Cannabis was renamed by white US politicians as "marijuana" to associate it with itinerant Mexican laborers. It was claimed to cause madness and violence in the "daker races". It was claimed that it caused "our" white women to seek relations with "negroes". Criminalizing it was a way to control the Mexicans and the blacks. Thelonius Monk was banned from playing New York clubs because he had a "marijuana" conviction and had his club card pulled.
De minimis is teh suck.
More likely is that it stimulates retrograde signaling pathways, which are implicated in the formation and maintenance of long-term memories.
This is because the chemical receptors of neurons implicated with this process are stimulated by "endo-cannabinoids", or, molecules created by the brain which are chemically similar to THC found in cannabis. Ingesting THC (in one form or another...) will stimulate these receptors, which then triggers neurons to fire.

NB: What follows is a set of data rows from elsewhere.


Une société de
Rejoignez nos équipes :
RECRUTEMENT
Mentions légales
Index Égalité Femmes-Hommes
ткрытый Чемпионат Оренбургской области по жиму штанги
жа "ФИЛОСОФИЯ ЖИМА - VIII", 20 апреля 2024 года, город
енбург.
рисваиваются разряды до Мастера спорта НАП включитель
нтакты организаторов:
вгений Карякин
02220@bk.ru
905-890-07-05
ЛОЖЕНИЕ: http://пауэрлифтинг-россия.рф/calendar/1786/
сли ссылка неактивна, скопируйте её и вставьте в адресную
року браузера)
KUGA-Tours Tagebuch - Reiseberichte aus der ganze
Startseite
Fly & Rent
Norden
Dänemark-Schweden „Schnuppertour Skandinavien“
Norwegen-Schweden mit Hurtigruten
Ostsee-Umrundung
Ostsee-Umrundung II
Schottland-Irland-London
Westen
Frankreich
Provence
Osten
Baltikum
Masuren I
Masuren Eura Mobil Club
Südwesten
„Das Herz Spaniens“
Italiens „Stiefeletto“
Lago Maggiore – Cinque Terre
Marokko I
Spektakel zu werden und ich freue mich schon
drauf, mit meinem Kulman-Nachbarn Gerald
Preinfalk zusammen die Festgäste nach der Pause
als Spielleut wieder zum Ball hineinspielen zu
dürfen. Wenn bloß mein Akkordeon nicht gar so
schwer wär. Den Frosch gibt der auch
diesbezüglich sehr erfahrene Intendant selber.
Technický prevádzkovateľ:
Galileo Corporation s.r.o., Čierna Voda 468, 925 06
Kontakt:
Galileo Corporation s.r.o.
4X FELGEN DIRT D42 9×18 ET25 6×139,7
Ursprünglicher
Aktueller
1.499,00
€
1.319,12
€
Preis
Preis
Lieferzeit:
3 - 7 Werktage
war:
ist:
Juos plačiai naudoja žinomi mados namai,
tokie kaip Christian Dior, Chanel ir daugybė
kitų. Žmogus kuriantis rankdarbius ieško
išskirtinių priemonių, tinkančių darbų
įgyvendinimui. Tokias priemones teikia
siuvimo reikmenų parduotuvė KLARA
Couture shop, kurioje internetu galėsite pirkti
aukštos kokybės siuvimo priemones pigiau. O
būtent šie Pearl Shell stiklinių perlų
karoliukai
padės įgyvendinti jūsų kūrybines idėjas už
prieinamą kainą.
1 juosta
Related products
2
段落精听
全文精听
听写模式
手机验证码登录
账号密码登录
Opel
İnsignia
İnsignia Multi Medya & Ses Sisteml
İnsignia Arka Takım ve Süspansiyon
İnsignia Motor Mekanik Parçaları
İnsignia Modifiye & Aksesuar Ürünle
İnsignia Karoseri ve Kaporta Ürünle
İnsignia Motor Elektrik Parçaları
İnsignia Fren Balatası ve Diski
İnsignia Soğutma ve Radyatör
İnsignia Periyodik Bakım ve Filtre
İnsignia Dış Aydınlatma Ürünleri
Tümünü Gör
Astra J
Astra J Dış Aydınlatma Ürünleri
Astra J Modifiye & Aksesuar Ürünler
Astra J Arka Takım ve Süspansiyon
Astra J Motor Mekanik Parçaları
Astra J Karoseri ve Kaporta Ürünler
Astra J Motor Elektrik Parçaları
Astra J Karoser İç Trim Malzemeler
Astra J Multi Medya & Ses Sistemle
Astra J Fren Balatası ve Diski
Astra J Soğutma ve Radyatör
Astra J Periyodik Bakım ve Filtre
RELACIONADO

When you stop to consider that an Alzheimer's afflicted brain has major damage going on, and then also consider the implications of neuroplasticity along with this induced retrograde signal propagation, it could be seen that by stimulating neurons that are failing or near inoperable, their information could be transferred to healthier tissues, and retained, rather than simply "lost."
It's a bit like running FSCK on your brain, in an attempt to recover data from bad sectors.

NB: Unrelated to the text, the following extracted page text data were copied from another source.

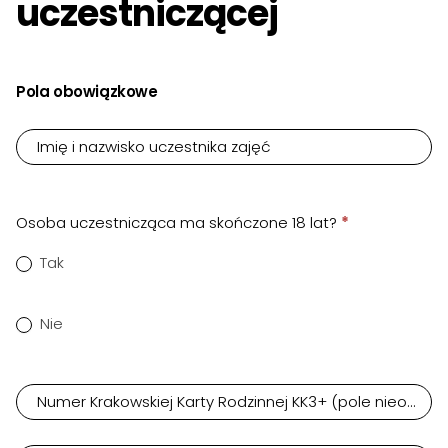
uczestniczącej
Formularz
Pola obowiązkowe
zapisu
Imię i nazwisko uczestnika zajęć
Osoba uczestnicząca ma skończone 18 lat?
*
Tak
Nie
Numer Krakowskiej Karty Rodzinnej KK3+ (pole nieobow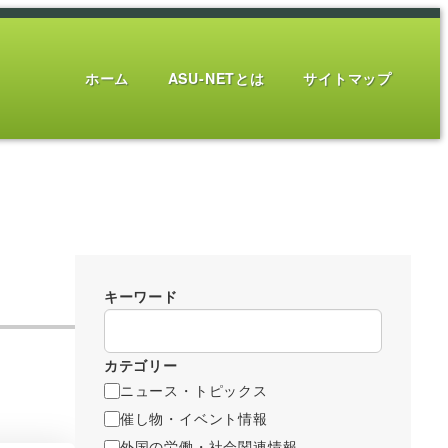
ホーム
ASU-NETとは
サイトマップ
キーワード
カテゴリー
ニュース・トピックス
催し物・イベント情報
外国の労働・社会関連情報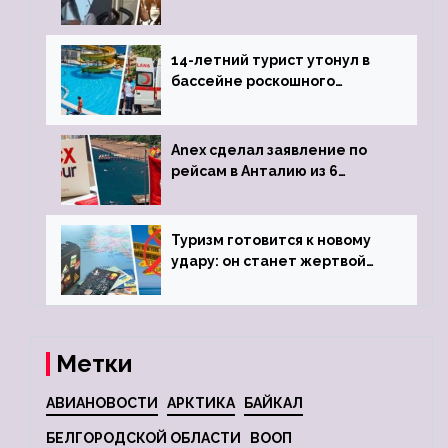
объявив о 6-часовой
задержке рейса
14-летний турист утонул в
бассейне роскошного
турецкого отеля
Anex сделал заявление по
рейсам в Анталию из 6
городов
Туризм готовится к новому
удару: он станет жертвой
глобальной депрессии
Метки
АВИАНОВОСТИ
АРКТИКА
БАЙКАЛ
БЕЛГОРОДСКОЙ ОБЛАСТИ
ВООП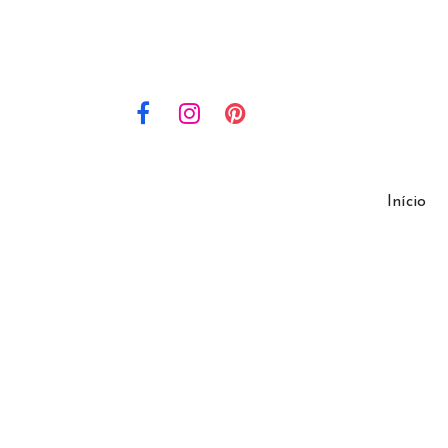
Início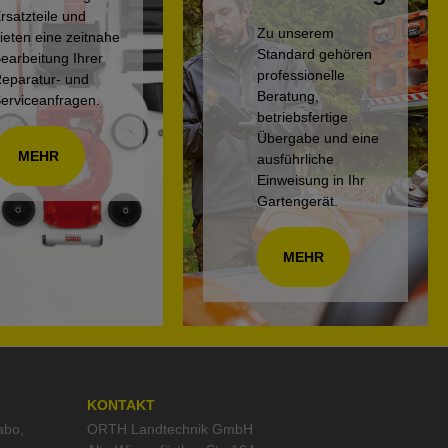
rsatzteile und
Zu unserem
ieten eine zeitnahe
Standard gehören
earbeitung Ihrer
professionelle
eparatur- und
Beratung,
erviceanfragen.
betriebsfertige
Übergabe und eine
MEHR
ausführliche
Einweisung in Ihr
Gartengerät.
MEHR
KONTAKT
abo
,
ORTH Landtechnik GmbH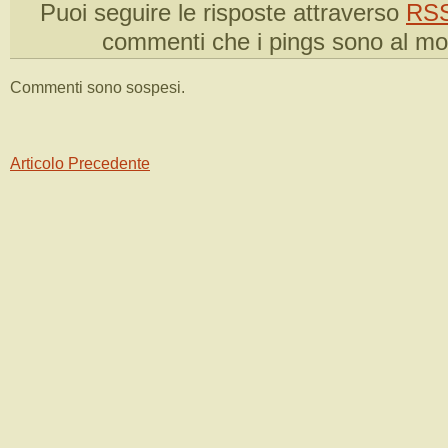
Puoi seguire le risposte attraverso
RSS
commenti che i pings sono al m
Commenti sono sospesi.
Articolo Precedente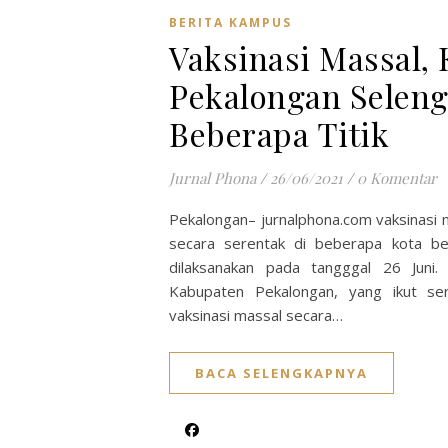
BERITA KAMPUS
Vaksinasi Massal,
Pekalongan Seleng
Beberapa Titik
Jurnal Phona
/
26/06/2021
/
0 Komentar
Pekalongan– jurnalphona.com vaksinasi 
secara serentak di beberapa kota be
dilaksanakan pada tangggal 26 Juni.
Kabupaten Pekalongan, yang ikut se
vaksinasi massal secara…
BACA SELENGKAPNYA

Perhaps, but is growing /good/ pot as easy as throwing seeds out in the backyard? I mean, you can make hooch in the bathtub - you can even make it in prison. But it's not very good. For that matter, you really can grow tomatoes by throwing seeds in your back yard, but how many people do that instead of buying them for $excessive at the supermarket?
Growing good, potent cannabis takes time and effort the same way making good wine does, which means there's easily potential for corporate commoditization. Never underestimate people's willingness to buy things they don't need to.

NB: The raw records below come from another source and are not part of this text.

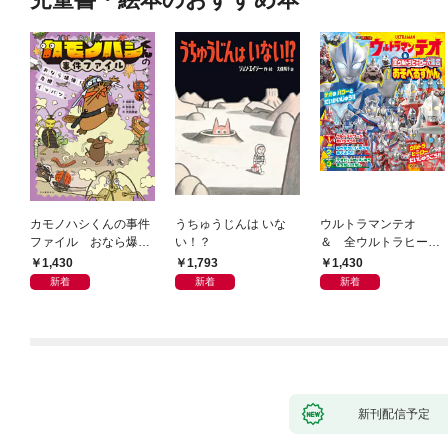
カモノハシくんの事件
うちゅうじんは いな
ウルトラマンテオ
ファイル おなら爆
い！？
＆ 全ウルトラヒーロ
弾！ 危機イッパツ編
ー大集合 あそべるず
1,430
1,793
1,430
かん
新着
新着
新着
新刊配信予定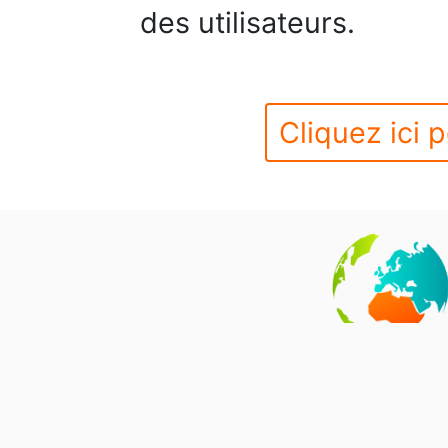
des utilisateurs.
Cliquez ici p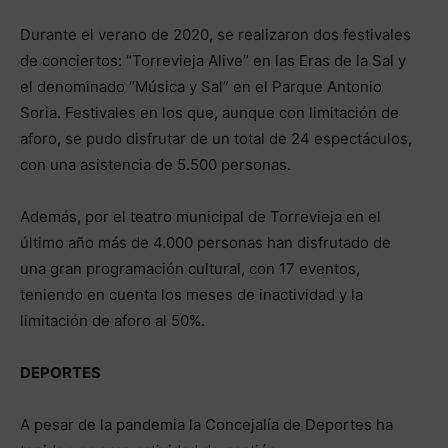
Durante el verano de 2020, se realizaron dos festivales
de conciertos: “Torrevieja Alive” en las Eras de la Sal y
el denominado “Música y Sal” en el Parque Antonio
Soria. Festivales en los que, aunque con limitación de
aforo, se pudo disfrutar de un total de 24 espectáculos,
con una asistencia de 5.500 personas.
Además, por el teatro municipal de Torrevieja en el
último año más de 4.000 personas han disfrutado de
una gran programación cultural, con 17 eventos,
teniendo en cuenta los meses de inactividad y la
limitación de aforo al 50%.
DEPORTES
A pesar de la pandemia la Concejalía de Deportes ha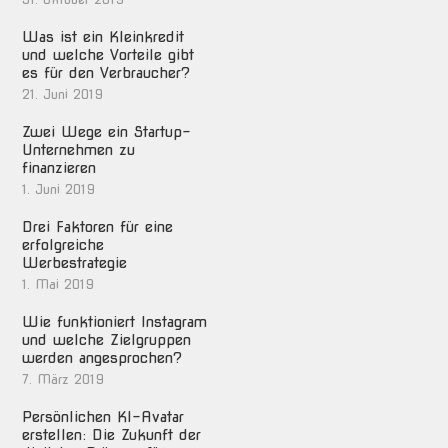
Was ist ein Kleinkredit
und welche Vorteile gibt
es für den Verbraucher?
21. Juni 2019
Zwei Wege ein Startup-
Unternehmen zu
finanzieren
1. Juni 2019
Drei Faktoren für eine
erfolgreiche
Werbestrategie
1. Mai 2019
Wie funktioniert Instagram
und welche Zielgruppen
werden angesprochen?
7. März 2019
Persönlichen KI-Avatar
erstellen: Die Zukunft der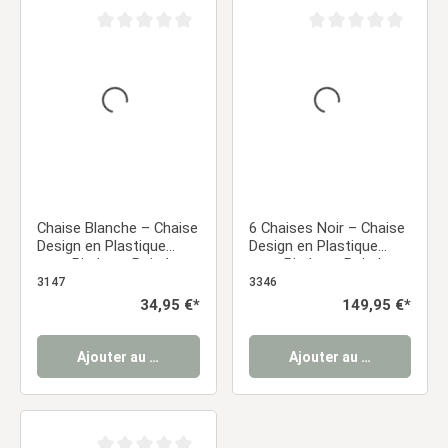
Note moyenne de 0 sur 5 étoiles
Note moyenne de 0 sur
Chaise Blanche – Chaise
6 Chaises Noir – Chaise
Design en Plastique
Design en Plastique
avec Pieds en Bois |
avec Pieds en Bois |
Chaise de Salle à
Chaises de Salle à
3147
3346
Manger Moderne
Manger Moderne
Prix régulier :
34,95 €*
Prix régulier :
149,95 €*
Ajouter au panier
Ajouter au panier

As someone who has both grown dope and made homemade hooch (and grown tomatoes, for that matter), I can attest that growing good dope is *much* easier than than making good booze. This is not taking into account the risks of legal issues.
Making truly good beer or wine requires a lot of equipment as well as broad knowledge of fermentatation, sanitation, transferring liquids with minimal oxygen exposure, and a thousand other factors that can produce "off flavors". Distillation is even more intensive to do truly well. You can make bad booze without much trouble, but making something comparable to (or possibly even better than) commercial products takes a serious amount of will.
The difference between growing good pot and bad pot, all growing conditions being equal, is simply genetics. No, it's not as simple as "throwing seeds in your back yard" but then neither is growing good tomatoes really either. But if you can provide the necessary light and nutrients to bring a female cannabis plant to mature flowering, whether indoors or outdoors, the potency of your product will virtually entirely depend on the plant's genetics. A novice grower can likely grow better pot than he/she can buy with good seed, but the most experienced grower in the world can't make Sour Diesel from ditchweed seeds.
The real skill in growing pot is how to achieve good yield, and of course, navigating the the minefield of legality. While not *everyone* who smokes bud would grow it if it were legal, people like me who know how to grow it already could grow lots and give it away to friends just like people do now with their tomatoes and zucchini.
I've always felt that a main reason why such a stupid law persists is that there is simply far more money in it being illegal than could ever be profited or taxed out of it in a legal market.